The app is making $1.3 million a year, per Sensor Tower data.
As you can tell, the issue with many of these scammy apps is that they capitalize on people not reading the fine print, or they allow an app’s design to guide them to the right button to tap. Trickery like this isn’t anything new — it’s been around on the web as long as software has been sold. It’s just that, now, subscriptions are the hip way to scam.
These developers also know that most people — especially if they’ve just downloaded a new app — aren’t going to immediately subscribe. So they push people to their “free trial” instead. But that “free trial” is actually just an agreement to buy a subscription unless you visit the iTunes Settings and cancel it right away.
Many of these “free trials” convert almost immediately, too, which is another way developers are cashing in. They don’t give you time to think about it before they start charging.
“It’s incredibly frustrating how little has been done to thwart these scams,” says Contrast founder and longtime developer David Barnard, whose apps include Weather Atlas and Launch Center Pro. “It erodes trust in the App Store, which ultimately hurts Apple and conscientious developers who use subscriptions,” he says.
Apple also buries Subscription management
The issue of scam apps may not always be the failure of App Store review. It’s possible that the scammy apps sneak in their tricks after Apple’s App Review team approves them, making them harder to catch.
But for the time being, users have to take it upon themselves to cancel these sneaky subscriptions.
Unfortunately, Apple isn’t making it as easy for users to get to their subscriptions as it could be.
Compare Apple’s design with Google Play, where the option to manage Subscriptions is in the top-level navigation:
On the iPhone, it takes several more taps and a bit of scrolling to get to the same area in iOS Settings:
Above: Getting to subscriptions in the iPhone Settings (click images to view larger)
In the App Store itself, you can navigate to subscriptions in fewer taps, but it’s not obvious how. You first tap on your profile icon on the top right of the Home page, then your Apple ID, then scroll down to the bottom of the page. It’s still buried further than need be, considering how critical it is to manage these auto-payments.
“The App Store has always been a great place, overseen and curated by highly intelligent and ethical people. I believe the App Store can stay as it always has been, if the right measures are taken to deal with those developers who trick the system,” Zhadanov adds.
Today, most subscription-based businesses thriving on the App Store come from legitimate developers. But they know how scammers could easily ruin the market for everyone involved. If allowed to continue, these scams could lead to consumer distrust in subscriptions in general.

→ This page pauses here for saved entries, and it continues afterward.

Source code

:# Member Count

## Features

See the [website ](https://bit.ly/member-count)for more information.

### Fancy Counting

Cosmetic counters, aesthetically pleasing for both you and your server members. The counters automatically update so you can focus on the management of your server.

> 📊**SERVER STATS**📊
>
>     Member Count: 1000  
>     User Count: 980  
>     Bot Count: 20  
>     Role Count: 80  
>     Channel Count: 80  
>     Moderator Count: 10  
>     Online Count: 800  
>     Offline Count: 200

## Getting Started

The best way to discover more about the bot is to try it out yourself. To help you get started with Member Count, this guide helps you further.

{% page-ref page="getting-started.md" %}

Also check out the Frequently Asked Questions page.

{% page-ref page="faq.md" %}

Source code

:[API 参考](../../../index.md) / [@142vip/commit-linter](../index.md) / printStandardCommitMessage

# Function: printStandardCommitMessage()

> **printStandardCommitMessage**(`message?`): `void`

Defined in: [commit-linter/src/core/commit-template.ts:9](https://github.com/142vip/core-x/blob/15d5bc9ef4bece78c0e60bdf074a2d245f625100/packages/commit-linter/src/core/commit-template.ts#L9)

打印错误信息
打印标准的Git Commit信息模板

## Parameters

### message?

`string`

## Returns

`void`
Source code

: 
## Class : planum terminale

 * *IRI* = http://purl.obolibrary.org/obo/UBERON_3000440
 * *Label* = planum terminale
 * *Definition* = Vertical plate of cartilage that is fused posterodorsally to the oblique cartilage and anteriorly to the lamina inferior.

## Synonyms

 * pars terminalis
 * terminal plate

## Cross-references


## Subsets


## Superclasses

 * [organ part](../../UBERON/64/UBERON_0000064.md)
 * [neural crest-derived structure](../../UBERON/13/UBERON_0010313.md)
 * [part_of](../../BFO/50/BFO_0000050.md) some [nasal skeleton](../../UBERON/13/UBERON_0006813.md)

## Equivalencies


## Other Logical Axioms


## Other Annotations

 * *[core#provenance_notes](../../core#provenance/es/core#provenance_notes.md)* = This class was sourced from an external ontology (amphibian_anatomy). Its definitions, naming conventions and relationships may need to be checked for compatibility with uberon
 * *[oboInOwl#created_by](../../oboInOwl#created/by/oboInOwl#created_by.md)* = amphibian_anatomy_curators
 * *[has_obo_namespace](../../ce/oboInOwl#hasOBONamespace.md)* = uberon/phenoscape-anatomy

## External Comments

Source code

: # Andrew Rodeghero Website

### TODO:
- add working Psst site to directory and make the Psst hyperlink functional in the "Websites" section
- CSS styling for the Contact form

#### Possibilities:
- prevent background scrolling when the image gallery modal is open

In a worst-case scenario, consumers may even go so far as to avoid downloading apps where subscriptions are offered as in-app purchases in order to protect themselves from scams.
For now, Apple is largely relying on user and developer reports via reportaproblem.apple.com — a site most probably don’t know exists — to help them fight scammers. It needs to do more.
In addition to making access to your subscriptions easier, it also needs to better police “Top Grossing” utilities and productivity apps — especially if the service’s value is questionable, and the 1-star reviews are specifically calling out concerns like “sneaky billing” or mentions other subscription tricks.
We reached out to the app developers mentioned in the piece, but did not give them time to update their apps to remove their tricky screens before the post went live. Comments, if provided, have been added.
Apple declined to comment on the matter, but its Developer Guidelines clearly prohibit fraudulent behavior related to subscriptions, and insist that apps are clear about pricing. In other words, Apple has grounds to clear out these scammy subscription apps, if it chose to focus on this problem more closely in the future.